François Marthouret, Claude Evrard, Michel Beaune entourent, notamment, Isabelle Huppert, pour ce retour au théâtre qu'elle analyse avec sérieux : «J'attends du metteur en scène qu'il respecte ma personnalité, tout en me proposant son regard, sur moi et sur l'œuvre. Je crois que c'est Claude Chabrol qui a su le mieux unifier toutes les facettes de mon personnage. Au théâtre, il faut répondre à deux besoins contradictoires : « projeter » et dans le même temps ramener à l'intimité.C'est encore pour moi un confuse gymnastique. »

 

L'idéal, ce serait de jouer pour le plaisir. Elle l'avoue, sourire en coin, sans trop y croire. « Acteur : c'est essentiellement un état, un état qui repose sur un profil psychique à la frontière sur d'une grande volonté et d'une grande timidité, un fort désir de s'exhiber et une grande envie d'être protégé et dissimulé. L'acteur est constamment à la recherche d'identité. Quand il ne joue pas, il n'existe pas. Mais quand il joue, il perd tout de suite son identité, pour prendre celle du personnage qu'il interprète. »

 

On sent qu'elle a poussé assez loin l'investigation personnelle. Elle se connaît dans les moindres détails, physiques et psychiques. S'étonne-t-elle encore? «Je suis capable d'entreprendre des choses qui me semblent complètement folles, comme monter à cheval ou faire du patin à roulettes et d'y prendre un certain plaisir, malgré la peur que j'ai des chevaux.
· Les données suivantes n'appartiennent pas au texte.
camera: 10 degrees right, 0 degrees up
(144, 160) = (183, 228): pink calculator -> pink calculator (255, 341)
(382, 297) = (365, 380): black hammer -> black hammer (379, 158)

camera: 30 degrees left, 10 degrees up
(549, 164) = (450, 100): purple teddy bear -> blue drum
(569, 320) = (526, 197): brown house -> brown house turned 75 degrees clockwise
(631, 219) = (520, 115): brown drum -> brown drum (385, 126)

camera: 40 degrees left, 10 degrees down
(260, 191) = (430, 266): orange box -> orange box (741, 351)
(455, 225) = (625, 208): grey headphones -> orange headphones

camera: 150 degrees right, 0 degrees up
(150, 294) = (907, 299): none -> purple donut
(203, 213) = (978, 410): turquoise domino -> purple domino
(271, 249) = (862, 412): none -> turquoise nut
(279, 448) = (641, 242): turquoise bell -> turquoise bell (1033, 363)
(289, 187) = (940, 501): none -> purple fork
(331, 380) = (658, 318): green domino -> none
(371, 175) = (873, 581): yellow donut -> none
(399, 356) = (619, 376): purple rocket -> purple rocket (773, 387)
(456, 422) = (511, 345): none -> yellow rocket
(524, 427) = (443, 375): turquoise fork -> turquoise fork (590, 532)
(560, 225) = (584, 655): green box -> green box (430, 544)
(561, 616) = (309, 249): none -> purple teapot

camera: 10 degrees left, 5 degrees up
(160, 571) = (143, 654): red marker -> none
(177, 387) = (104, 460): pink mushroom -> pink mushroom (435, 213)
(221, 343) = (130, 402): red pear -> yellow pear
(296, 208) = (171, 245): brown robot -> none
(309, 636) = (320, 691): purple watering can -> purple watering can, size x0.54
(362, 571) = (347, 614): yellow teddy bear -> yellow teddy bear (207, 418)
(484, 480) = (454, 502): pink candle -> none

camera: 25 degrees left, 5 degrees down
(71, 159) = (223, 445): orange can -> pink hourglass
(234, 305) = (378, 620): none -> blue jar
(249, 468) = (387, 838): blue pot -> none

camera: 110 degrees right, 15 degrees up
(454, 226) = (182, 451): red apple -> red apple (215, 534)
J'ai passé trois mois aux Etats-Unis, avant le tournage des « Portes du paradis » de Cimino, à m'entraîner soir et matin. J'avais l'impression d'être dans un camp de vacances. Une organisation quasi militaire pour nous apprendre à valser et à patiner. C'est plutôt drôle, non? »

 

Je ne sui pas sûre qu'elle ait gardé un souvenir inoubliable de cet entraînement sportif : «Je prends sur moi. Sans combat contre soi-même, il n'y a pas de vrai bonheur. Je suis exigeante aussi. Mais dans ce métier, sans vouloir faire du féminisme à la petite semaine, on a trop tendance à reprocher à l'actrice d'être capricieuse alors qu'elle est vigilante. C'est indispensable, c'est l'autre aspect de ce métier, qui demande aussi beaucoup de passivité. L'exigence peut aussi tourner à l'insatisfaction permanente, devenir obsessionnelle. Aucun acteur n'est à l'abri de ces éternels passages de la lumière à l'ombre.»

 

Féministe, elle l'est à sa façon, en défendant des figues féminines audacieuses, parfois violentes, contestées, mais toujours active. Exemple: L'héroïne d'Une affaire de femmes de Claude Chabrol, qui lui vaut une nomination aux césars. Toujours à la recherche d'un beau personnage féminin a incarner, elle achète beaucoup de livres, parfois lus, souvent feuilletés, parfois oubliés.

 

Camille Claude? C'est elle qui devait jouer le rôle dans un projet de Claude Chabrol. Ce fut Adjani dans le film de Nuytten. Elle préfère oublier: « C'est du passé. Cela n'a pas été trop difficile de touner la page parce que je ne m'étais pas encore beaucoup investie. » Sagesse récente ou vérité, elle laisse libre toute interprétation, avec son visage de petite fille bouclée sur ses secrets. Des secrets de femme.